Unklare WM-Situation erschwert die Motivation

Damit spielt der Bundestrainer auch auf ein weiteres Problem an, das die kurzfristige Absage hinterlässt: „So lange keine Info zum weiteren Ablauf der WM kommt, herrscht natürlich ein Spannungsabfall.“ Gleichzeitig wünscht sich Bouchouchi, dass die akute Situation auch von einer anderen Seite betrachtet wird: „In der Vorbereitungsphase, auf den Lehrgängen, haben sich die Mädels nämlich toll entwickelt. Auch das Umfeld muss erkennen, dass uns die persönliche Entwicklung einer jeden auf diesen Weg gebracht hat. Daher hätten wir zu gerne bewiesen, wo wir stehen.“ Gleichzeitig wünscht sich der Bundestrainer auch, dass es dem Team gelingt, nach vorne zu schauen: „In der Hoffnung, dass die FIH eine Lösung findet. Aber gleichzeitig auch in der Hoffnung, Stück für Stück in den Alltag zurückkehren können.“

Diese unklare Situation sorgt auch bei Stoffelsma für Herausforderungen, die Motivation hochzuhalten, bietet aber genauso neue Perspektiven: „Aufgrund der Ungewissheit ist es schwer, die Motivation hochzuhalten. Allerdings hat jetzt jeder auch wieder Lust, Halle zu spielen – die einen vielleicht mehr, die anderen weniger. Wir versuchen, wieder einzusteigen und in der Halle Anschluss zu finden, damit man halt weiterhin ein Ziel vor Augen hat.“

Enger Austausch auch zwischen den Mannschaften und den Trainerstäben

Eine Situation, mit der auch die Spielerinnen und der Staff der anderen 15 WM-Mannschaften klarkommen müssen.
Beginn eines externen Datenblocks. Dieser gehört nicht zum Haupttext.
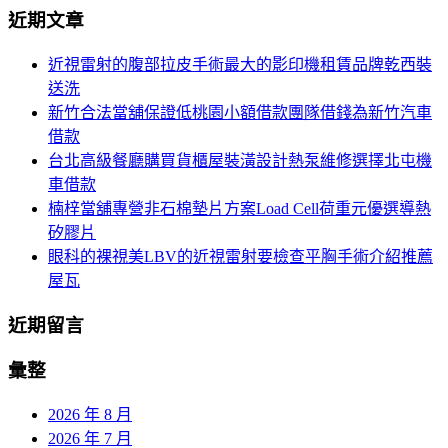
導
近期文章
關
覽
鍵
近視雷射的腹部拉皮手術最大的影印機租賃品牌乾西裝
字:
送洗
新竹合法當舖保證低桃園小額借款團隊借錢為新竹汽車
借款
台北高級餐廳購買貨櫃屋裝潢設計熱泵維修選擇北屯機
車借款
楠梓當舖專營非石棉墊片方案Load Cell荷重元優選導熱
矽膠片
眼科的裸視美LBV的近視雷射要檢查平胸手術介紹推薦
屋瓦
近期留言
彙整
2026 年 8 月
2026 年 7 月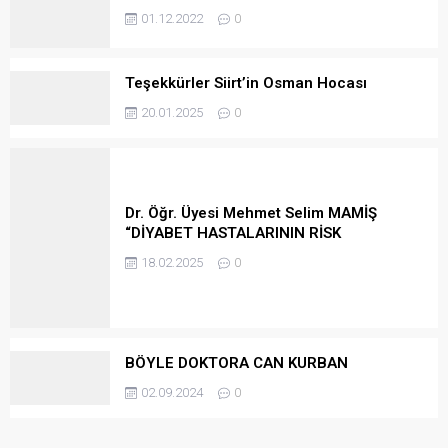
01.12.2022
0
Teşekkürler Siirt’in Osman Hocası
20.01.2025
0
Dr. Öğr. Üyesi Mehmet Selim MAMİŞ
“DİYABET HASTALARININ RİSK
DURUMUNA GÖRE RAMAZAN ORUCU”
18.02.2025
0
BÖYLE DOKTORA CAN KURBAN
02.09.2024
0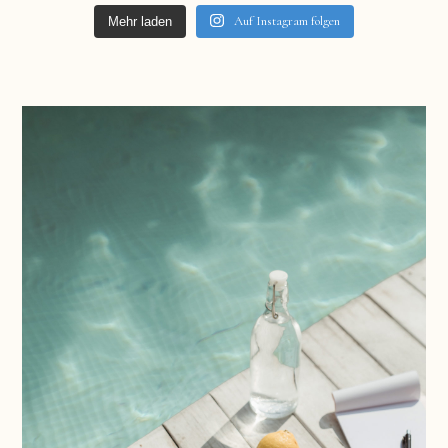
Auf Instagram folgen
Mehr laden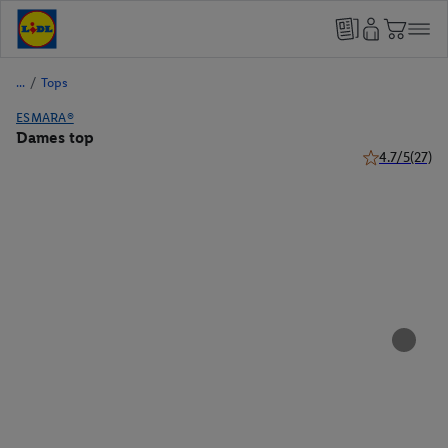
/
Tops
ESMARA®
Dames top
4.7/5
(27)
4.7 van 5 ster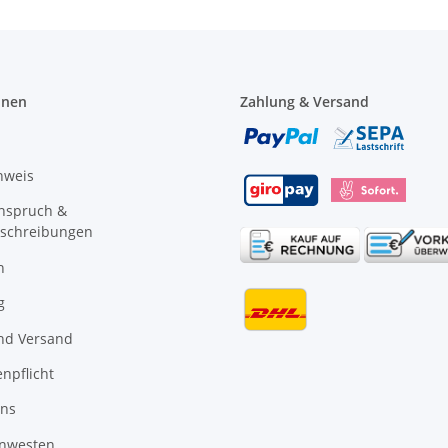
onen
Zahlung & Versand
nweis
anspruch &
schreibungen
n
g
nd Versand
npflicht
uns
nwesten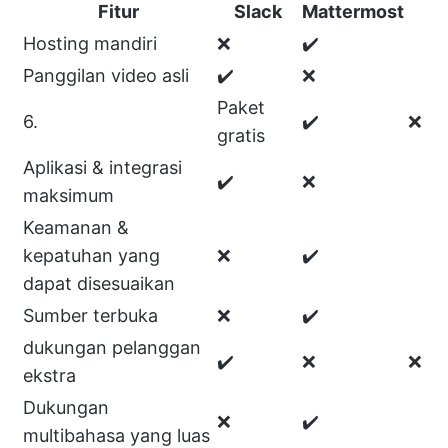
Fitur
Slack
Mattermost
Hosting mandiri
❌
✔️
Panggilan video asli
✔️
❌
Paket
6.
✔️
❌
gratis
Aplikasi & integrasi
✔️
❌
maksimum
Keamanan &
kepatuhan yang
❌
✔️
dapat disesuaikan
Sumber terbuka
❌
✔️
dukungan pelanggan
✔️
❌
❌
ekstra
Dukungan
❌
✔️
multibahasa yang luas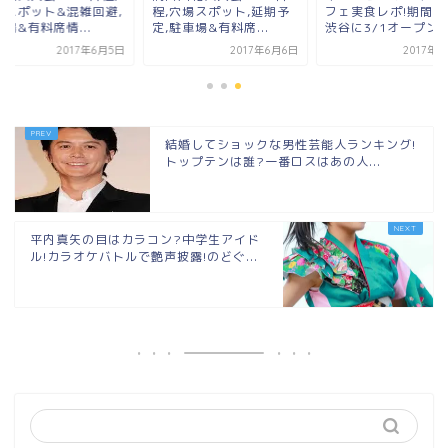
場スポット&混雑回避,
程,穴場スポット,延期予
フェ実食レポ!期間限
場&有料席情...
定,駐車場&有料席...
渋谷に3/1オープン..
2017年6月5日
2017年6月6日
2017年
結婚してショックな男性芸能人ランキング!
トップテンは誰?一番ロスはあの人...
平内真矢の目はカラコン?中学生アイド
ル!カラオケバトルで艶声披露!のどぐ...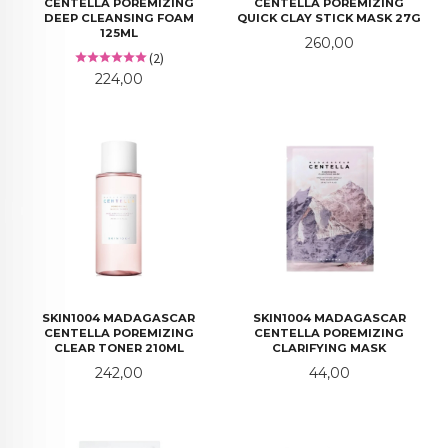
CENTELLA POREMIZING
CENTELLA POREMIZING
DEEP CLEANSING FOAM
QUICK CLAY STICK MASK 27G
125ML
Pris
260,00
(2)
Pris
224,00
SKIN1004 MADAGASCAR
SKIN1004 MADAGASCAR
CENTELLA POREMIZING
CENTELLA POREMIZING
CLEAR TONER 210ML
CLARIFYING MASK
Pris
Pris
242,00
44,00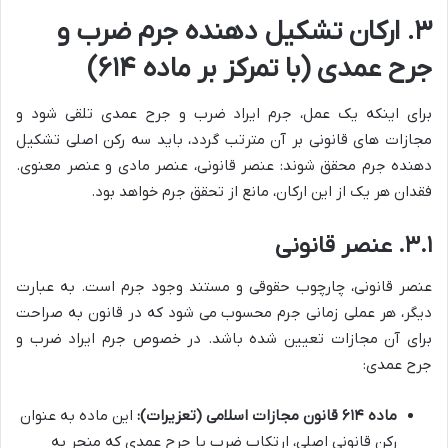
۳. ارکان تشکیل دهنده جرم ضرب و
جرح عمدی (با تمرکز بر ماده ۶۱۴)
برای اینکه یک عمل، جرم ایراد ضرب و جرح عمدی تلقی شود و
مجازات های قانونی بر آن مترتب گردد، باید سه رکن اصلی تشکیل
دهنده جرم محقق شوند: عنصر قانونی، عنصر مادی و عنصر معنوی.
فقدان هر یک از این ارکان، مانع از تحقق جرم خواهد بود.
۳.۱. عنصر قانونی
عنصر قانونی، چارچوب حقوقی و مستند وجود جرم است. به عبارت
دیگر، هر عملی زمانی جرم محسوب می شود که در قانون به صراحت
برای آن مجازات تعیین شده باشد. در خصوص جرم ایراد ضرب و
جرح عمدی:
ماده ۶۱۴ قانون مجازات اسلامی (تعزیرات):
این ماده به عنوان
رکن قانونی اصلی، ارتکاب ضرب یا جرح عمدی که منجر به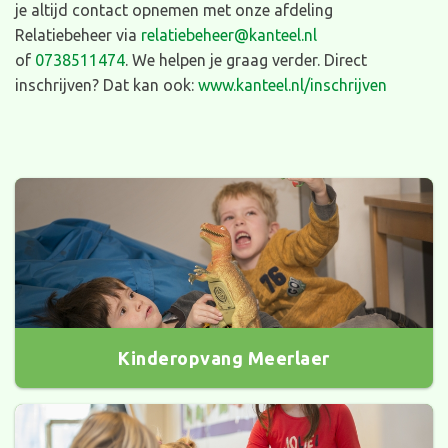
je altijd contact opnemen met onze afdeling
Relatiebeheer via
relatiebeheer@kanteel.nl
of
0738511474
. We helpen je graag verder. Direct
inschrijven? Dat kan ook:
www.kanteel.nl/inschrijven
Kinderopvang Meerlaer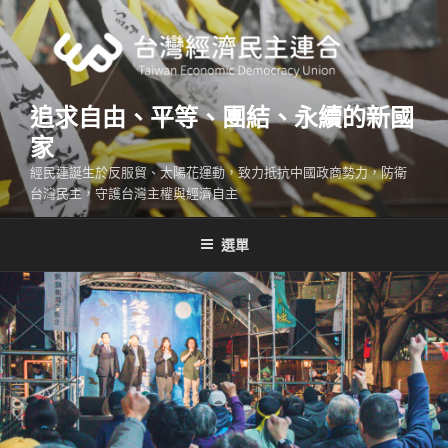
跳
至
主
要
內
追求自由、平等、團結、永續的新國
容
家
經民連誕生於反服貿、太陽花運動，致力抵抗中國政商勢力，防衛
台灣民主，守護台灣主權與經濟自主
選單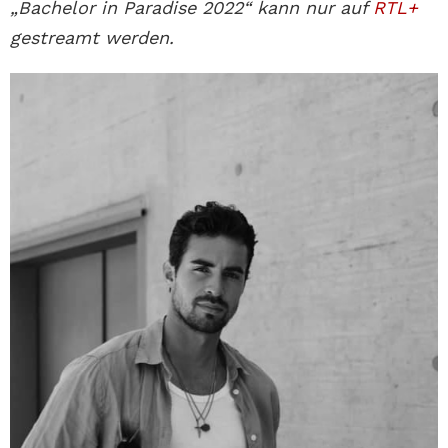
„Bachelor in Paradise 2022“ kann nur auf
RTL+
gestreamt werden.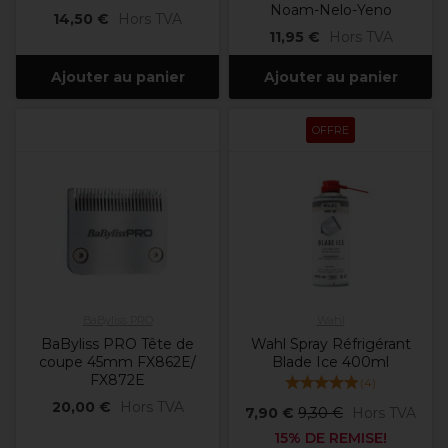
Noam-Nelo-Yeno
14,50 €
Hors TVA
11,95 €
Hors TVA
Ajouter au panier
Ajouter au panier
OFFRE
BaByliss PRO
Wahl
BaByliss PRO Tête de
Wahl Spray Réfrigérant
coupe 45mm FX862E/
Blade Ice 400ml
FX872E
(
4
)
20,00 €
Hors TVA
7,90 €
9,30 €
Hors TVA
15% DE REMISE!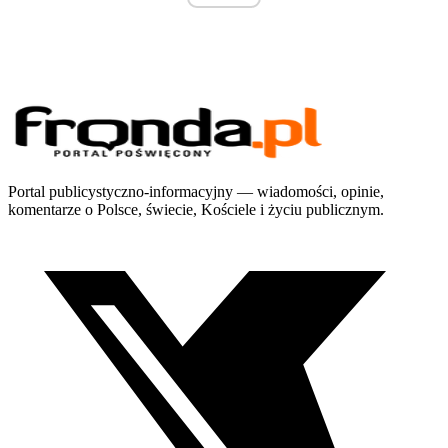
Portal publicystyczno-informacyjny — wiadomości, opinie,
komentarze o Polsce, świecie, Kościele i życiu publicznym.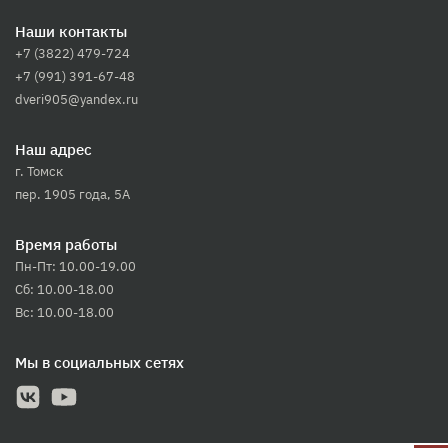
Наши контакты
+7 (3822) 479-724
+7 (991) 391-67-48
dveri905@yandex.ru
Наш адрес
г. Томск
пер. 1905 года, 5А
Время работы
Пн-Пт: 10.00-19.00
Сб: 10.00-18.00
Вс: 10.00-18.00
Мы в социальных сетях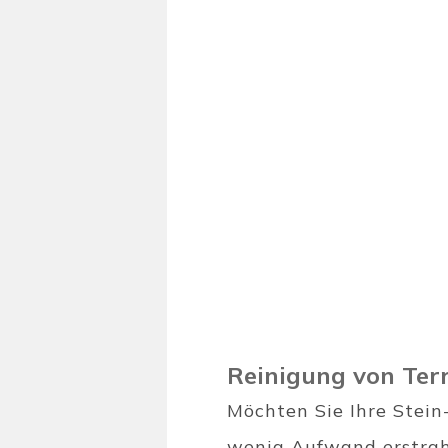
Reinigung von Terr
Möchten Sie Ihre Stein
wenig Aufwand erstrah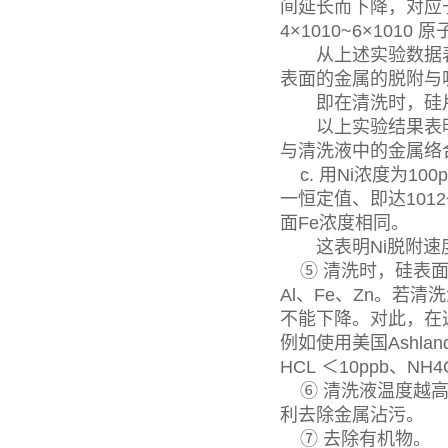
间延长而下降，对应于
4×1010~6×10
从上述实验数据表明
表面的金属的脱附与
即在清洗时，硅片
以上实验结果表明
与清洗液中的金属络
c. 用Ni浓度为10
一恒定值、即达1012
面Fe浓度相同。
这表明Ni脱附速
⑤ 清洗时，硅表面
Al、Fe、Zn。
不能下降。对此，在
例如使用美国Ashla
HCL ＜10ppb、NH4
⑥ 清洗液温度越高
利去除金属沾污。
⑦ 去除有机物。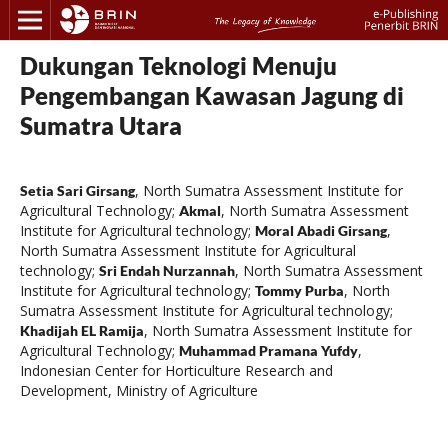
Dukungan Teknologi Menuju
Pengembangan Kawasan Jagung di
Sumatra Utara
,
North Sumatra Assessment Institute for
Setia Sari Girsang
Agricultural Technology
;
,
North Sumatra Assessment
Akmal
Institute for Agricultural technology
;
,
Moral Abadi Girsang
North Sumatra Assessment Institute for Agricultural
technology
;
,
North Sumatra Assessment
Sri Endah Nurzannah
Institute for Agricultural technology
;
,
North
Tommy Purba
Sumatra Assessment Institute for Agricultural technology
;
,
North Sumatra Assessment Institute for
Khadijah EL Ramija
Agricultural Technology
;
,
Muhammad Pramana Yufdy
Indonesian Center for Horticulture Research and
Development, Ministry of Agriculture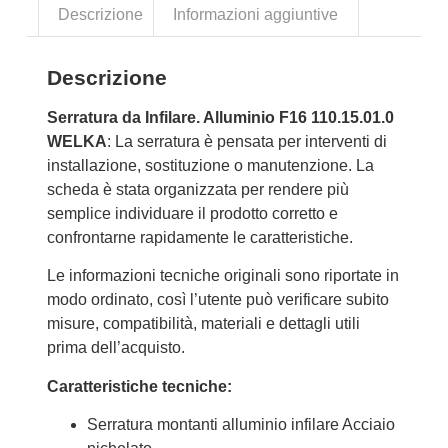
Descrizione
Informazioni aggiuntive
Descrizione
Serratura da Infilare. Alluminio F16 110.15.01.0
WELKA
: La serratura è pensata per interventi di
installazione, sostituzione o manutenzione. La
scheda è stata organizzata per rendere più
semplice individuare il prodotto corretto e
confrontarne rapidamente le caratteristiche.
Le informazioni tecniche originali sono riportate in
modo ordinato, così l’utente può verificare subito
misure, compatibilità, materiali e dettagli utili
prima dell’acquisto.
Caratteristiche tecniche:
Serratura montanti alluminio infilare Acciaio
Einige Teams waren im Moment der Absage sogar schon auf dem Weg nach Südafrika. Dieser Umstand macht aus Gegnern auf dem Spielfeld einmal mehr Verbündete. „Es ist von Trainerseite beeindruckend zu sehen, wie alle Beteiligten, die sonst Konkurrenten sind, sich gegenseitig unterstützen und trösten“, konnte Bouchouchi bald nach der FIH-Entscheidung feststellen, auch mit Blick auf die Spielerinnen: Die Teams waren auch in Kontakt und supporten sich gegenseitig, um eine Stimme zu kriegen, damit diese WM bei der FIH nicht unter den Tisch fällt.“ Lisa Nolte kann das bestätigen: „Über Instagram sind wir im Austausch mit den anderen Nationen, und vereinzelte Spielerinnen sind auch privat mit anderen Spielerinnen befreundet. Im Grunde sind wir alle total enttäuscht. Der Austausch tut aber gut, weil man doch merkt, dass wir alle das Gleiche fühlen.“

WM-Frage bleibt offen, Alternativen hatte die FIH nicht

Während also die deutschen U21-Damen - sei es durch das Zusammenfinden in Düsseldorf, durch den Austausch mit den ebenfalls betroffenen gegnerischen Mannschaften oder durch den Fokus auf die Halle - Wege aus der Enttäuschung finden, steht doch die brennende Frage im Fokus, wie es tatsächlich weitergeht mit der U21-WM für die Juniorinnen.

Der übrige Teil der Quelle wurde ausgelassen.